Ohio is encouraging more residents to get COVID vaccines by offering them scholarships and $1 million lottery prizes
COVID-19 vaccines are now plentiful in the U.S., and anyone 12 and up who wants to get vaccinated is eligible. But the next big hurdle for politicians and public health officials is addressing the large percentage of Americans who don’t want the vaccine — around 30 percent of all adults, according to many surveys. Some leaders are turning to incentives for those who get vaccinated, like free donuts or beer. But Ohio is going way, way further — the state will begin offering full-ride scholarships and $1 million lottery prizes to residents who get their vaccines.
Ohio Gov. Mike DeWine announced the program on Wednesday. He said the state plans to award five random adults who get vaccinated against COVID-19 with $1 million each. Five young people who get vaccinated will be given full-ride, four-year scholarships to public colleges and universities.
Two weeks from tonight on May 26th, we will announce a winner of a separate drawing for adults who have received at least their first dose of the vaccine. This announcement will occur each Wednesday for five weeks, and the winner each Wednesday will receive one million dollars.
— Governor Mike DeWine (@GovMikeDeWine) May 12, 2021
“Getting [our 12- to 17-year-olds] vaccinated is so important that we will have a separate incentive for them,” DeWine said during his announcement of this program.
The pool of names for the drawing will be derived from the Ohio Secretary of State’s publicly available voter registration database. Further, we will make available a webpage for people to sign up for the drawings if they are not in a database we are using.— Governor Mike DeWine (@GovMikeDeWine) May 12, 2021
The Ohio Department of Health will be the sponsoring agency for the drawings, and the Ohio Lottery will conduct them. The money will come from existing federal Coronavirus Relief Funds.— Governor Mike DeWine (@GovMikeDeWine) May 12, 2021
To be eligible to win, you must be at least 18 years of age or older on the day of the drawing. You must be an Ohio resident. And, you must be vaccinated before the drawing.— Governor Mike DeWine (@GovMikeDeWine) May 12, 2021
We will have further, specific details tomorrow and in the days ahead.
I know that some may say, “DeWine, you’re crazy! This million-dollar drawing idea of yours is a waste of money.” But truly, the real waste at this point in the pandemic -- when the vaccine is readily available to anyone who wants it -- is a life lost to COVID-19.— Governor Mike DeWine (@GovMikeDeWine) May 12, 2021
“The number of Ohioans who get the vaccine will determine, frankly, what our future looks like,” he continued. “Everyone has a stake in more Ohioans getting vaccinated.”
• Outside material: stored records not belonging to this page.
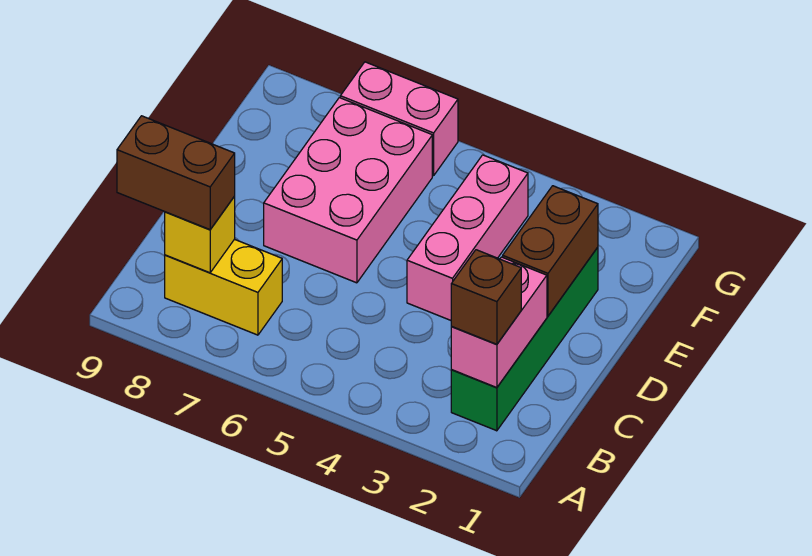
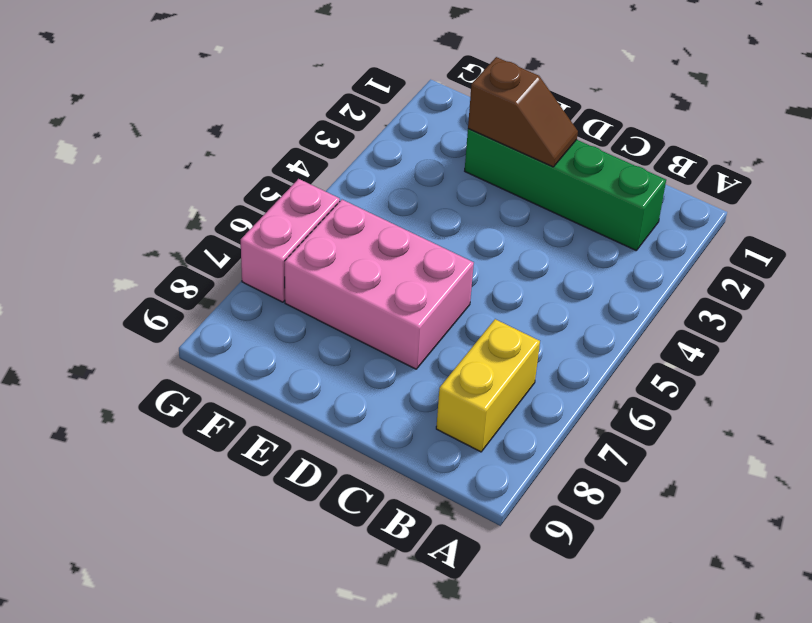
brown 1x2 slope [468,57,578,167] -> brown 1x2 brick [503,186,598,316]
none -> pink 1x3 brick [407,155,528,320]
none -> pink 1x2 brick [451,257,547,388]

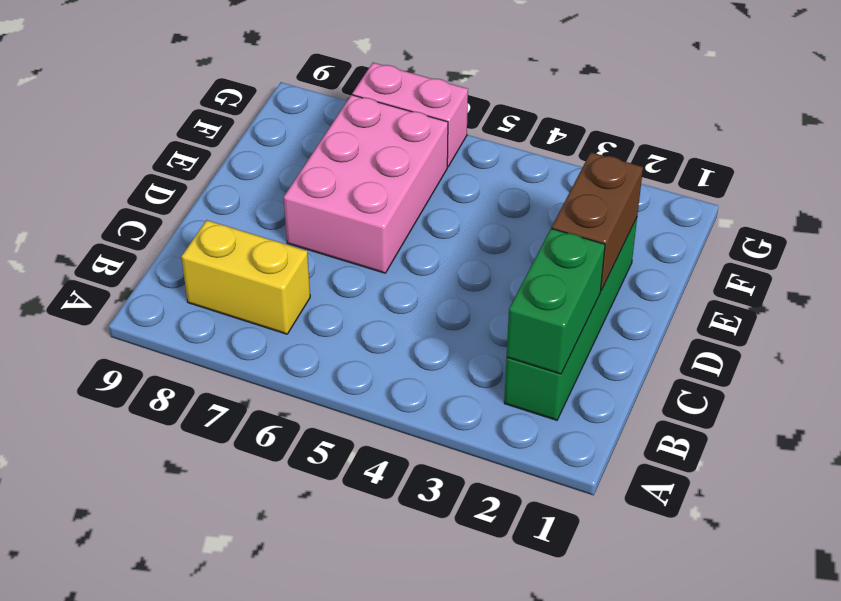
green 1x2 brick [507,228,605,374] -> pink 1x2 brick [451,257,547,388]
none -> pink 1x3 brick [407,155,528,320]
none -> yellow 1x1 brick [165,197,235,273]

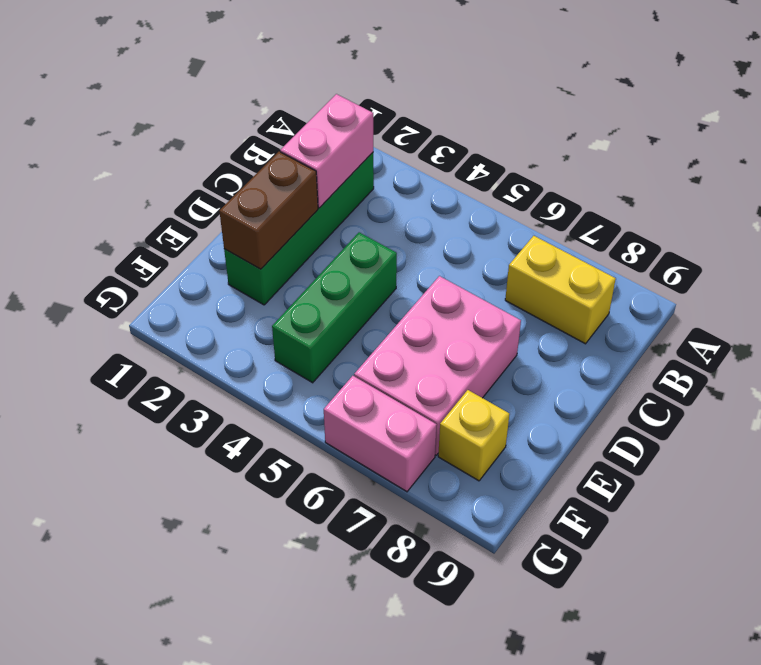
green 1x3 brick [272,232,397,383] -> pink 1x3 brick [407,155,528,320]
yellow 1x1 brick [438,390,509,481] -> yellow 1x1 brick moved to [165,197,235,273]
none -> brown 1x1 brick [451,250,521,344]
none -> brown 1x2 brick [117,116,235,229]

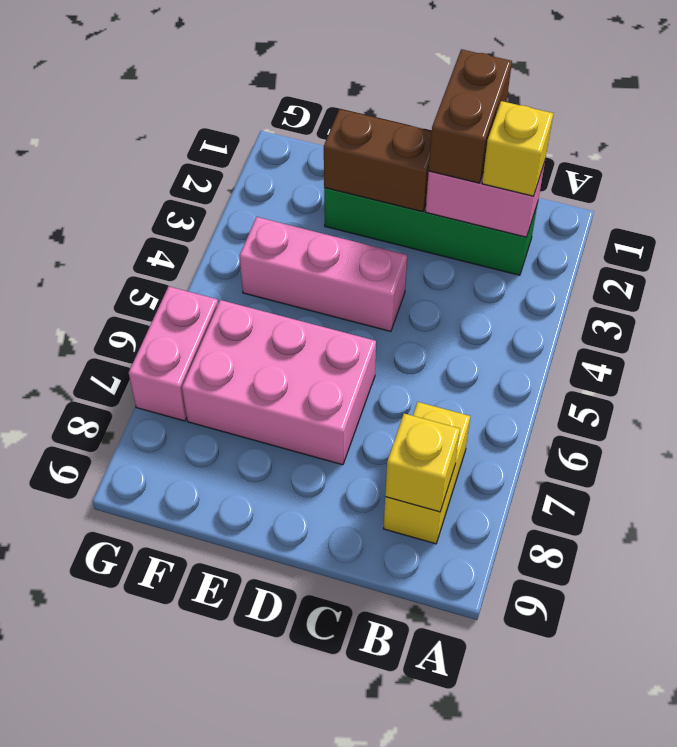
yellow 1x1 brick [482,101,553,196] -> brown 1x1 brick [451,250,521,344]
brown 1x2 brick [429,49,512,183] -> brown 1x2 brick moved to [117,116,235,229]

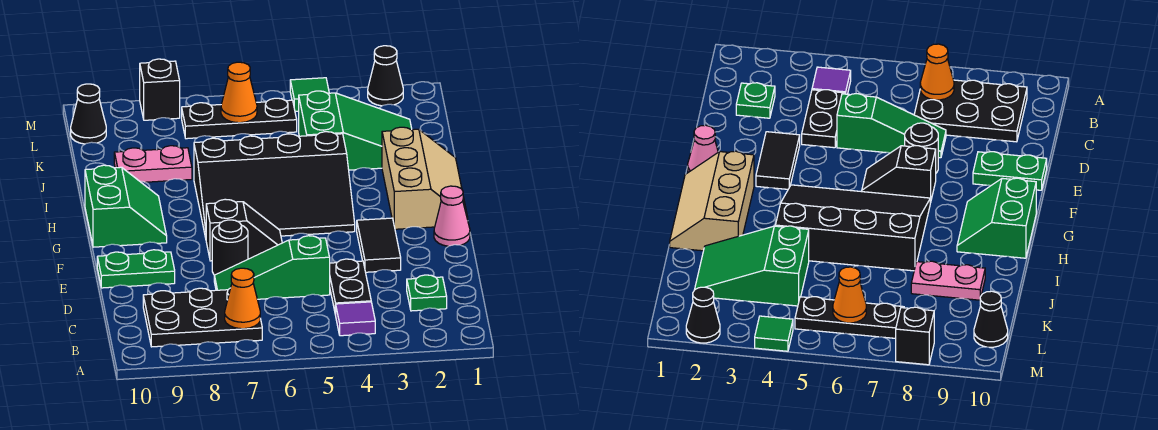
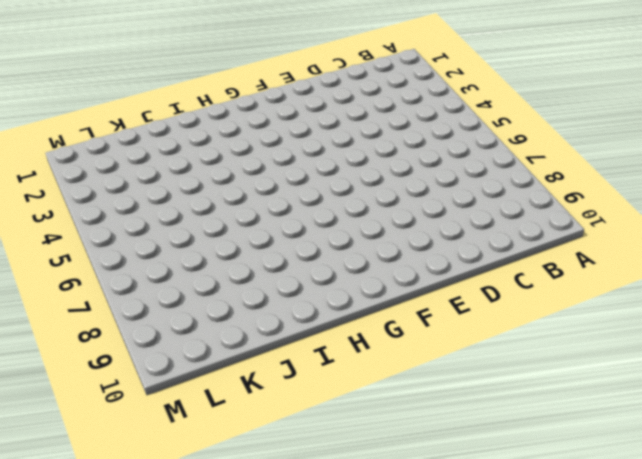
none -> purple 1x1 tile [336,302,375,336]
none -> black 2x3 plate [143,288,262,347]
none -> green 1x1 plate [407,275,447,311]

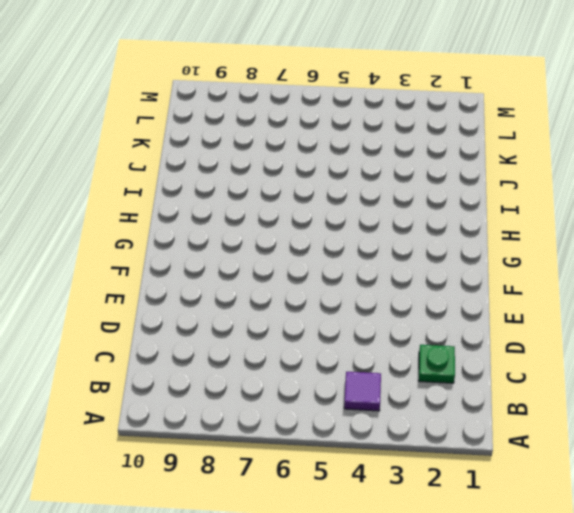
none -> black 2x3 plate [143,288,262,347]
none -> black 1x2 plate [330,259,371,315]
none -> green 1x3 slope [214,236,330,299]

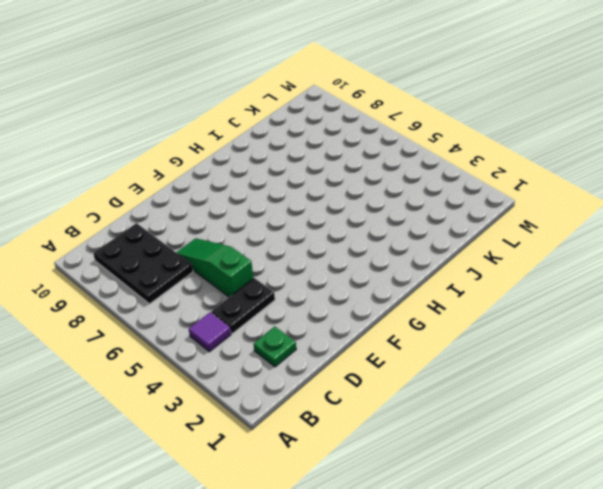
none -> black 1x2 tile [357,218,401,272]
none -> black 1x1 round brick [212,220,248,275]
none -> green 1x2 plate [97,250,175,288]

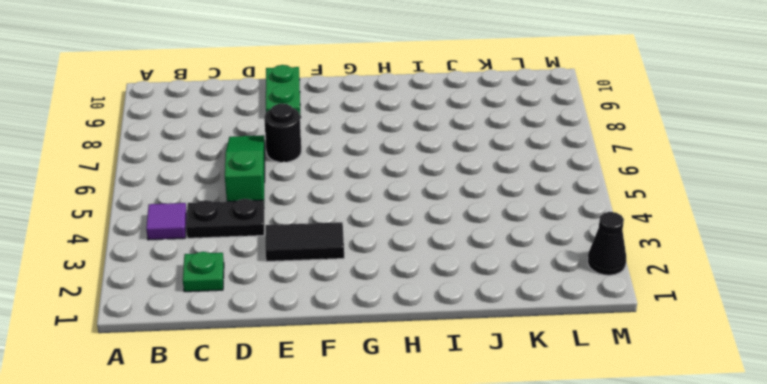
none -> black 2x3 plate [143,288,262,347]
none -> pink 1x1 cone [434,186,470,246]
none -> black 1x2 slope [206,199,282,261]

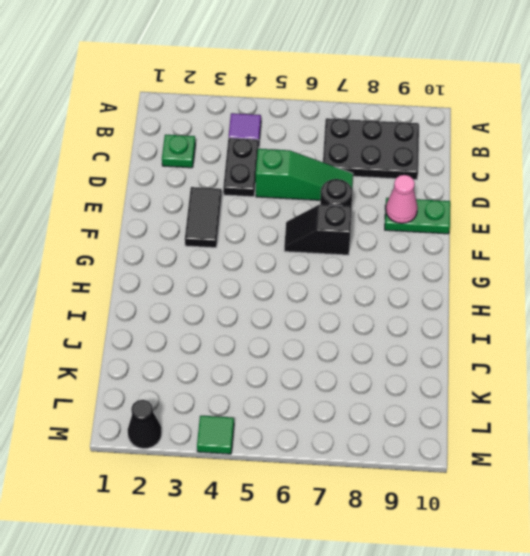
pink 1x1 cone [386,175,418,223] -> pink 1x1 cone moved to [434,186,470,246]
none -> tan 2x3 slope [382,127,468,229]
none -> black 3x4 slope [194,132,355,238]
none -> green 2x2 slope [85,165,167,247]

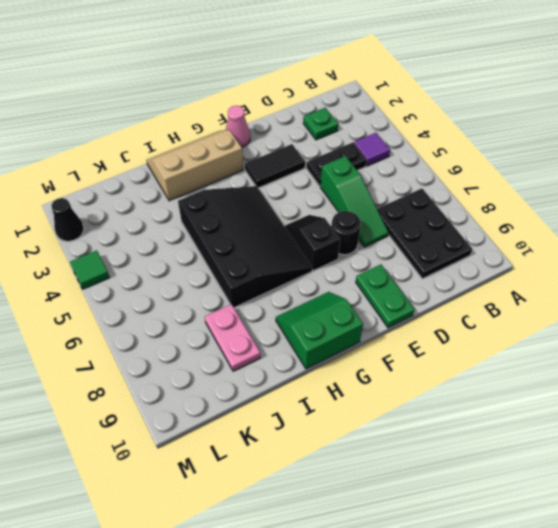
none -> green 2x3 slope [299,91,412,170]
none -> black 1x3 plate [182,98,297,139]
none -> black 1x1 cone [71,84,106,144]

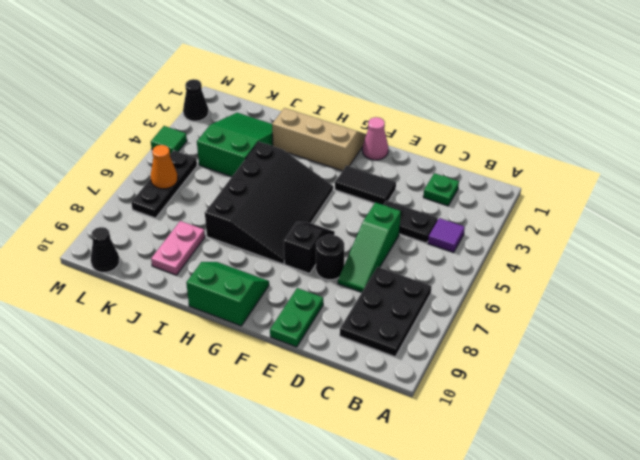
none -> black 1x1 brick [140,59,180,120]
none -> orange 1x1 cone [225,268,260,329]

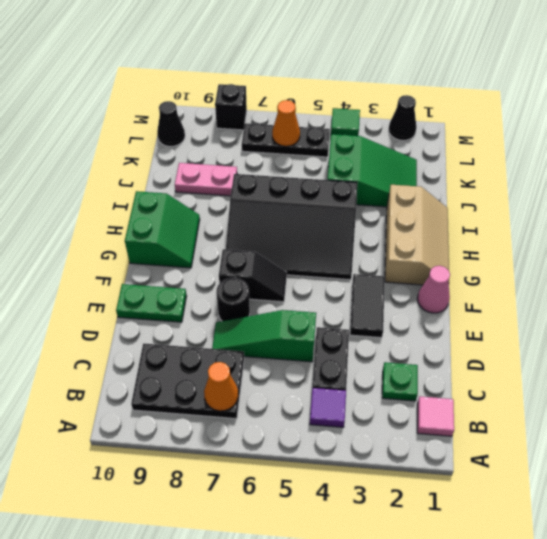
pink 1x1 tile [417,396,454,436] -> none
Funding for the Ohio incentive program will come from federal COVID relief funds the state has received, according to DeWine’s tweets.
It’s still not perfectly clear how this is going to work. Apparently, any adult who receives at least one dose of a COVID vaccine in Ohio by May 26 can enter a special lottery, which will hold a drawing each Wednesday for five weeks, giving away one $1 million prize each week. Teens ages 12 to 17 can register through an online portal beginning May 18 to be eligible for the scholarship, which will cover tuition and room and board. Those drawings will also be held each Wednesday for five consecutive weeks.
Reactions to the program have been pretty critical, especially considering Ohio’s use of federal relief funds.
So there’s an expendable $5,000,000 from the Covid Relief Fund and you thought (while people are still out of work and countless businesses are permanently closed) the best idea was to give it away to five people?— Joe Ski (@JahD1191) May 12, 2021
The state’s top House Democrat, Rep. Emilia Sykes, also questioned the use of federal funding for a program like this.
“Using millions of dollars in relief funds in a drawing is a grave misuse of money that could be going to respond to this ongoing crisis,” she said.
People have also criticized the program over the fact that wealthy nations like the U.S. have more than enough vaccine doses for everyone and are now working to incentivize hesitant citizens. Meanwhile, poorer countries without access to vaccines are being ravaged by the virus.
America offers donuts, beer, and now lottery tickets to incentivize the COVID19 vaccine whereas people are dying across the world in places with NO access to the vaccine.
Talk about privilege
— Daniel Colón Hidalgo (@dch1309) May 12, 2021
There are also questions about the legality of the program. Experts expect it to be challenged in court.